Esterno notte, une très grande série historique sur Arte

Diffusion le 15 mars à 20h55 sur Arte
Les années 80 continuent d’avoir la cote au petit écran. Mais si outre-Atlantique, ce retour aux eighties a des airs de fantastique et d’ode au cinéma de Spielberg (avec entre autres le carton Stranger Things), “chez nous”, ce sont plutôt des fictions historiques ancrées dans la réalité d’une Europe hantée par le terrorisme qui tiennent en ce moment le haut du pavé. Plus terre à terre, ces séries néanmoins n’ont franchement pas à rougir de la comparaison. En effet, après l’excellente production belge 1985, axée sur les tueurs du Brabant wallon, le cinéaste italien Marco Bellocchio (Le traître) s’initie au format de la série avec Esterno notte pour donner sa version des faits sur l’enlèvement d’Aldo Moro, qui a changé le visage de l’Italie du XXe siècle.

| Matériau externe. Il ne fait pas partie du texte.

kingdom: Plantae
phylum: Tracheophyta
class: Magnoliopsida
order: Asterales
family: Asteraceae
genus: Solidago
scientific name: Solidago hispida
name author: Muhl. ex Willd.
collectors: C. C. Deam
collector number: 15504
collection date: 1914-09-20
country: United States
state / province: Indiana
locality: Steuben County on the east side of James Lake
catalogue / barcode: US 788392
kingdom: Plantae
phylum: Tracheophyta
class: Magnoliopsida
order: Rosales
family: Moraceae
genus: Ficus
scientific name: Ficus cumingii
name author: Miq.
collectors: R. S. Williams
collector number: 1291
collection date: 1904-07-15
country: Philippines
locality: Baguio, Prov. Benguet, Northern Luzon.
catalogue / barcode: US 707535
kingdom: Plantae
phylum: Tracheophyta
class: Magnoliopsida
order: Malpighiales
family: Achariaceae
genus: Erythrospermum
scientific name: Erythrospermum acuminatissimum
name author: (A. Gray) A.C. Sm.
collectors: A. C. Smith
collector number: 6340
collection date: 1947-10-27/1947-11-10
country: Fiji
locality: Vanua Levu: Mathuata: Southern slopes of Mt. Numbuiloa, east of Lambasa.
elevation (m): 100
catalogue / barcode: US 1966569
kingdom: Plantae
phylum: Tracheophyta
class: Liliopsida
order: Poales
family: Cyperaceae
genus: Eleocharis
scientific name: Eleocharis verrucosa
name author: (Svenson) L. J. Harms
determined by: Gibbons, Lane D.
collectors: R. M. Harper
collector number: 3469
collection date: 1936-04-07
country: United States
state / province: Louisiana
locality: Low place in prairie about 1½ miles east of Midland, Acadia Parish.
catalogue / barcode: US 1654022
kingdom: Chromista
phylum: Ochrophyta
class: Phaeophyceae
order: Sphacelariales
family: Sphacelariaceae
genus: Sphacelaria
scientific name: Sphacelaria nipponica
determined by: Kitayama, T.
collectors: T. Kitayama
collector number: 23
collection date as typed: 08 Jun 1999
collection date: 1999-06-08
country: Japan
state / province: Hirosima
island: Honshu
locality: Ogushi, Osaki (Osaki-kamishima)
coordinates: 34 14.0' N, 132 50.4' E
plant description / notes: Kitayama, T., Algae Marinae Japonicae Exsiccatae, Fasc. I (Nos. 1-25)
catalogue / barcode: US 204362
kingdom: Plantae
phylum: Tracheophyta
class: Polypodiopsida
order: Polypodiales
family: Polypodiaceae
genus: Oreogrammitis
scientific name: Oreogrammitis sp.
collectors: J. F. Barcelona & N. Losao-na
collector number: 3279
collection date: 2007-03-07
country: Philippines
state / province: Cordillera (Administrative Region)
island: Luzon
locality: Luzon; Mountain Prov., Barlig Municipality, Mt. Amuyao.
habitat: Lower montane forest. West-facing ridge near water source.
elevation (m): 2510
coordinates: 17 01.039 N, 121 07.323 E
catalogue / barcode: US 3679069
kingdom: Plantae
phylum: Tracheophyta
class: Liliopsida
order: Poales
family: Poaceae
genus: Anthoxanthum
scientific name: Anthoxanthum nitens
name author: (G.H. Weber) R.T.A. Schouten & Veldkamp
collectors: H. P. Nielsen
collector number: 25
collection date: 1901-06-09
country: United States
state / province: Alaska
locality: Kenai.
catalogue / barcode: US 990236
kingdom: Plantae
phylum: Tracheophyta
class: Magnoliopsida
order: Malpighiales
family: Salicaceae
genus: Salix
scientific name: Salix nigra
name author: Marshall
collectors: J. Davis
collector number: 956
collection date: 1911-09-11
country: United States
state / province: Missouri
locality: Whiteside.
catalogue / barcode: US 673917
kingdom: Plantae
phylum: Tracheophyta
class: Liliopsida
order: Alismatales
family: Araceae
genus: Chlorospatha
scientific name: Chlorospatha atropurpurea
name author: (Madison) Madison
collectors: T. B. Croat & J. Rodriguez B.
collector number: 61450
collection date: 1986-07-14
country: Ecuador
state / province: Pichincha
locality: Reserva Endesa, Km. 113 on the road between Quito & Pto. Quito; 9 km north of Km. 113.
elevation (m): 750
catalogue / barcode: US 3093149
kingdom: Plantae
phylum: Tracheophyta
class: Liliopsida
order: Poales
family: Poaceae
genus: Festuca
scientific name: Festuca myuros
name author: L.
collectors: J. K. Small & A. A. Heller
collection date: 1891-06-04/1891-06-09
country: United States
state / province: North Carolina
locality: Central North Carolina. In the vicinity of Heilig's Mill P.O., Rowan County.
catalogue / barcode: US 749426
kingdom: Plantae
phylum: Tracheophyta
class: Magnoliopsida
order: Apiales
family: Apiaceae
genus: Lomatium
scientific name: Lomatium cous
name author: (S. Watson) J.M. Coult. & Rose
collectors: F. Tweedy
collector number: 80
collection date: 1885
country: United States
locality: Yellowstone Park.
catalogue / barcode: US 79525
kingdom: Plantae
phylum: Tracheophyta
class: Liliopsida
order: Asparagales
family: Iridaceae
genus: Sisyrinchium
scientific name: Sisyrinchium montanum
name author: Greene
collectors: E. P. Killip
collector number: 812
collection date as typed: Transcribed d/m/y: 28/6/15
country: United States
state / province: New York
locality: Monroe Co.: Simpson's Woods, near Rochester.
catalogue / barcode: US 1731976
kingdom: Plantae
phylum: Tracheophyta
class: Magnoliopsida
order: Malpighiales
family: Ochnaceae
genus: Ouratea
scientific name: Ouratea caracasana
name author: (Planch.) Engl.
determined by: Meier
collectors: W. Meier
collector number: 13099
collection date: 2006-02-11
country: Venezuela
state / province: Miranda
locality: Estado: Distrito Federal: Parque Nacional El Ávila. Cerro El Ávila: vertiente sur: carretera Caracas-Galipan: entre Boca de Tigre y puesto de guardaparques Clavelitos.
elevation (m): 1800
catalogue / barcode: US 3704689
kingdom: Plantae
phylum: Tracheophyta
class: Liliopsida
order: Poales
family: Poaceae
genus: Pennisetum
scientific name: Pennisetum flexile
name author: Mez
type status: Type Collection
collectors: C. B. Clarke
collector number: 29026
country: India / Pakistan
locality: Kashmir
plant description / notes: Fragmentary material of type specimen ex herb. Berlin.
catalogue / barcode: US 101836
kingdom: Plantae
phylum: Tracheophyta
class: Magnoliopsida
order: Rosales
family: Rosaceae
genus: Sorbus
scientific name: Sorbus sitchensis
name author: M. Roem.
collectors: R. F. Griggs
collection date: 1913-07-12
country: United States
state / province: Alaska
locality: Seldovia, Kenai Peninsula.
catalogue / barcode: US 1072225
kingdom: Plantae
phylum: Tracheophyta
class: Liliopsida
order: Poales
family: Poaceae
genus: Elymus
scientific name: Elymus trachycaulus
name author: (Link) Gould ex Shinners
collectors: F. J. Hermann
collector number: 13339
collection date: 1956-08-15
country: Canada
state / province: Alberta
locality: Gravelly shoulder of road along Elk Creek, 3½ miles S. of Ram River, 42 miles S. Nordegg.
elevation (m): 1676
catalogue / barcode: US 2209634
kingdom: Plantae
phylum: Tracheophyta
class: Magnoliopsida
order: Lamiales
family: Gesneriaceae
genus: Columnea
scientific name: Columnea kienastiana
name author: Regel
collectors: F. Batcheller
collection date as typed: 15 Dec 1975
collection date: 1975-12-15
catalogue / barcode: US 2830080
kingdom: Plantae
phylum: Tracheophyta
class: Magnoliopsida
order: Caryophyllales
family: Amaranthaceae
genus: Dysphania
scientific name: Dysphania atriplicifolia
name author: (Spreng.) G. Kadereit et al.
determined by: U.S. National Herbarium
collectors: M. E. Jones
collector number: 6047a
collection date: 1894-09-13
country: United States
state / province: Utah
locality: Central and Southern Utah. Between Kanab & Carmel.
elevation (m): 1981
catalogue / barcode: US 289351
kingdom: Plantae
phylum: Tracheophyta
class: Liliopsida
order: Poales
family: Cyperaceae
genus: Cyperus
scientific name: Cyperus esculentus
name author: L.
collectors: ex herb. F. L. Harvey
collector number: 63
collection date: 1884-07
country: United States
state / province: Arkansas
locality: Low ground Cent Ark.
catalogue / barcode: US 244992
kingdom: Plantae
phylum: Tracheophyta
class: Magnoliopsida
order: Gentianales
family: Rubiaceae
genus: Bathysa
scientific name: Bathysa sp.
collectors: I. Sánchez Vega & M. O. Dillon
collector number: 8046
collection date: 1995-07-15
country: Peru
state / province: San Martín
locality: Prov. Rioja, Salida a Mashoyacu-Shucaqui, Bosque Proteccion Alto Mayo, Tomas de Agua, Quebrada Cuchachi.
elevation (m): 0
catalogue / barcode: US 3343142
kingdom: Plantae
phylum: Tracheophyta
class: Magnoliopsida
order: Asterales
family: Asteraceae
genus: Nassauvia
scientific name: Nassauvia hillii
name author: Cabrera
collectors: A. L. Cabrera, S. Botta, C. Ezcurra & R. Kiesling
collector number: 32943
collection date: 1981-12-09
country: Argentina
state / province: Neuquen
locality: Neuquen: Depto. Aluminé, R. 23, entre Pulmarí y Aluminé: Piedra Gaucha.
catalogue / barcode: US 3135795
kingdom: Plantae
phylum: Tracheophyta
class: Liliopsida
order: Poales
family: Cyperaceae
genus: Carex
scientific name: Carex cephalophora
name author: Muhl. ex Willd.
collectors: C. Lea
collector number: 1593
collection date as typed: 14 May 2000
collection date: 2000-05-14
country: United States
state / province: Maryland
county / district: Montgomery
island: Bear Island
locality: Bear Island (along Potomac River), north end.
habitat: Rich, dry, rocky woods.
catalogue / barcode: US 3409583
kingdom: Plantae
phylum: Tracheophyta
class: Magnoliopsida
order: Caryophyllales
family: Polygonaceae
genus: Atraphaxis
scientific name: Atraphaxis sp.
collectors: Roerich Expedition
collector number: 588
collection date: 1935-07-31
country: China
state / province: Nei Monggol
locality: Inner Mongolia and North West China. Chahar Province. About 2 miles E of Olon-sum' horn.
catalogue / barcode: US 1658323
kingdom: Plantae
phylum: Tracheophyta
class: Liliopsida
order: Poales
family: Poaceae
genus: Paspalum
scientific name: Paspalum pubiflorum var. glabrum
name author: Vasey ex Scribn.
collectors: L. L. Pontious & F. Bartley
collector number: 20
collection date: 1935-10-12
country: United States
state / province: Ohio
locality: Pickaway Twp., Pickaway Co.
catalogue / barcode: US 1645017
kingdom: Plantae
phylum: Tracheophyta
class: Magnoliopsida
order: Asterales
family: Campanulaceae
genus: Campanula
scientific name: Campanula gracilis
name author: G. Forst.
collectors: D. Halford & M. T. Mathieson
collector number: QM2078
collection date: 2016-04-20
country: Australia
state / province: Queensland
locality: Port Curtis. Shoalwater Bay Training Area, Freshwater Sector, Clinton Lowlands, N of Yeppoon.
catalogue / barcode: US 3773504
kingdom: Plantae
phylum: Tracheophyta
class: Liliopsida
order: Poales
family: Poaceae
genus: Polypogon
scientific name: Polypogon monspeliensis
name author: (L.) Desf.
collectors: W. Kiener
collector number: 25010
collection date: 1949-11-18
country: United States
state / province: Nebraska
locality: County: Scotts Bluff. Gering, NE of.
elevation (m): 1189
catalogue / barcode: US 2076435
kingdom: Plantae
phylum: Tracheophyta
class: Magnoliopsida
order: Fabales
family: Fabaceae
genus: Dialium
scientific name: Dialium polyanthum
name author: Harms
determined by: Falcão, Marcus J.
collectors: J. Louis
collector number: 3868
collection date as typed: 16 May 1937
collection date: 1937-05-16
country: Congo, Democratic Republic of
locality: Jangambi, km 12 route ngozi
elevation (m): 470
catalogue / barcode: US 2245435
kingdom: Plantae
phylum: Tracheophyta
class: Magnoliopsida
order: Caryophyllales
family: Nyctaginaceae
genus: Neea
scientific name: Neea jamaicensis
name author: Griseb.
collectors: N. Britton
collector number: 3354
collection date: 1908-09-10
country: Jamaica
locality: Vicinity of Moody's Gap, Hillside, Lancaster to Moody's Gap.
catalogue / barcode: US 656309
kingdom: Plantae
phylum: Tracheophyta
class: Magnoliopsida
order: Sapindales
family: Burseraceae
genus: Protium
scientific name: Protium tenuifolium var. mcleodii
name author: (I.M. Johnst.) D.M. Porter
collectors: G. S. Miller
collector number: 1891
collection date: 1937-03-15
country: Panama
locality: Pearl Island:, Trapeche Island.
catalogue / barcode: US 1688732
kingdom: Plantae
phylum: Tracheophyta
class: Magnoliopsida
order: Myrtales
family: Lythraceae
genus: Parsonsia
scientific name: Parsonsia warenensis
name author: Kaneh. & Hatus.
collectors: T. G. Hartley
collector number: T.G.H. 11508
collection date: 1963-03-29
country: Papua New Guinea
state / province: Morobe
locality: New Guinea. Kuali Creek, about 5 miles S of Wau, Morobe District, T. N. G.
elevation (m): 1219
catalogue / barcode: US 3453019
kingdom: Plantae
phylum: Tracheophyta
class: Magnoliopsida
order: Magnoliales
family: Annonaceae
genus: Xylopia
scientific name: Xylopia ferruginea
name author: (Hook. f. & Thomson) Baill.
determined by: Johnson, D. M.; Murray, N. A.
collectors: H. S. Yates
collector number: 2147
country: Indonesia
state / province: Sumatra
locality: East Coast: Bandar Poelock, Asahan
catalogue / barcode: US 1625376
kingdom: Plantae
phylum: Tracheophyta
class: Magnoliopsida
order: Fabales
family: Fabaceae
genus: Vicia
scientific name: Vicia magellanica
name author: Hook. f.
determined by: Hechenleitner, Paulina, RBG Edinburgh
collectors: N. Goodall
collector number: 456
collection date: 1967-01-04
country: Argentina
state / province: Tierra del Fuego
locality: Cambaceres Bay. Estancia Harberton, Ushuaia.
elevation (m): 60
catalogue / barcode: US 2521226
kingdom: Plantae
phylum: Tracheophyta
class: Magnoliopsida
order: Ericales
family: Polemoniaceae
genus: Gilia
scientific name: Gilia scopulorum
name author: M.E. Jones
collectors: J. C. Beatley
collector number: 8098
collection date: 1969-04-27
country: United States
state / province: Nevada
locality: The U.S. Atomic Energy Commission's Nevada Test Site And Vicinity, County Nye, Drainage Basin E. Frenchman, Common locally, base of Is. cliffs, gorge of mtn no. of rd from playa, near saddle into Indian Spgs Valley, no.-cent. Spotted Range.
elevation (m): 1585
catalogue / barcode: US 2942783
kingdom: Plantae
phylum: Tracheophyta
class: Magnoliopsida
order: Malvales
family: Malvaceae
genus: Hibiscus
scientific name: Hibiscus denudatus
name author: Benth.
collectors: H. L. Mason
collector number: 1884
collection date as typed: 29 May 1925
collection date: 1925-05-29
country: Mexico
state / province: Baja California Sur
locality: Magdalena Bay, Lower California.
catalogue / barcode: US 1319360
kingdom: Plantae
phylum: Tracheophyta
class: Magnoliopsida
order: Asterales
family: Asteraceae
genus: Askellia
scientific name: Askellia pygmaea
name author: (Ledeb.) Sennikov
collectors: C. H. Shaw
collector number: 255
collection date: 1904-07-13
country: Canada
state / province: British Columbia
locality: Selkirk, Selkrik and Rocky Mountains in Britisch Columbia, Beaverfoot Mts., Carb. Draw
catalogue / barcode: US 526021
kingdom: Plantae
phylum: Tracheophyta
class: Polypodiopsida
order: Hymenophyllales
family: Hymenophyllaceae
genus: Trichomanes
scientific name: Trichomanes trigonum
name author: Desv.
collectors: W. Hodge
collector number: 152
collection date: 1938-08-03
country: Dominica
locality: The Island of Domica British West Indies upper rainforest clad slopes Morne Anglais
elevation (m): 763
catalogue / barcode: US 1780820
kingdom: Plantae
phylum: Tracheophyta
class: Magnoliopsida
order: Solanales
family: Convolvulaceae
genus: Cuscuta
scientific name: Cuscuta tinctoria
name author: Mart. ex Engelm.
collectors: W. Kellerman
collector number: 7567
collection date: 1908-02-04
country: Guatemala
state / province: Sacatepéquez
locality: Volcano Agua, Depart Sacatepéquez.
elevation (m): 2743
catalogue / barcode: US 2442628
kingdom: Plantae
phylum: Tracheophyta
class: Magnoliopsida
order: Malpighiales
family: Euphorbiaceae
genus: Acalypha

1978. Dans un pays miné par des mouvements de violence et la montée des extrêmes, Aldo Moro, président de la Démocratie chrétienne, appelle à l’institution d’un gouvernement d’union nationale avec l’appui des communistes. La pilule passe mal auprès des démocrates, mais aussi au Vatican, et les radicaux ne décolèrent pas. Les actions violentes des Brigades rouges et de la Prima Linea se multiplient. Le 16 mars, alors qu’il est en route vers le Parlement pour obtenir un vote de confiance, Moro tombe dans une embuscade… Articulant son récit comme un documentaire minutieux raconté au jour le jour, Bellocchio agrippe son spectateur d’entrée de jeu par la gorge, conférant même à des dialogues d’alcôve entre Moro et son épouse des allures de thriller captivant. Prenant le contre-pied de son film Buongiorno, notte où l’affaire Moro était vue à travers les yeux d’une activiste des Brigades rouges, c’est toute l’Italie qu’il interroge en profondeur, du “lambda” (Agnese, la fille de Moro, des révolutionnaires) aux plus hautes autorités de l’État (le pape, les politiques), pour comprendre ce basculement. Mais au fil des épisodes prenants, c’est la tragédie qui se profile, entraînant ses personnages incarnés par la crème des acteurs italiens, dont l’inévitable Toni Servillo (La grande bellezza), comme des fétus de paille dans un destin qui les dépasse. Très grande série.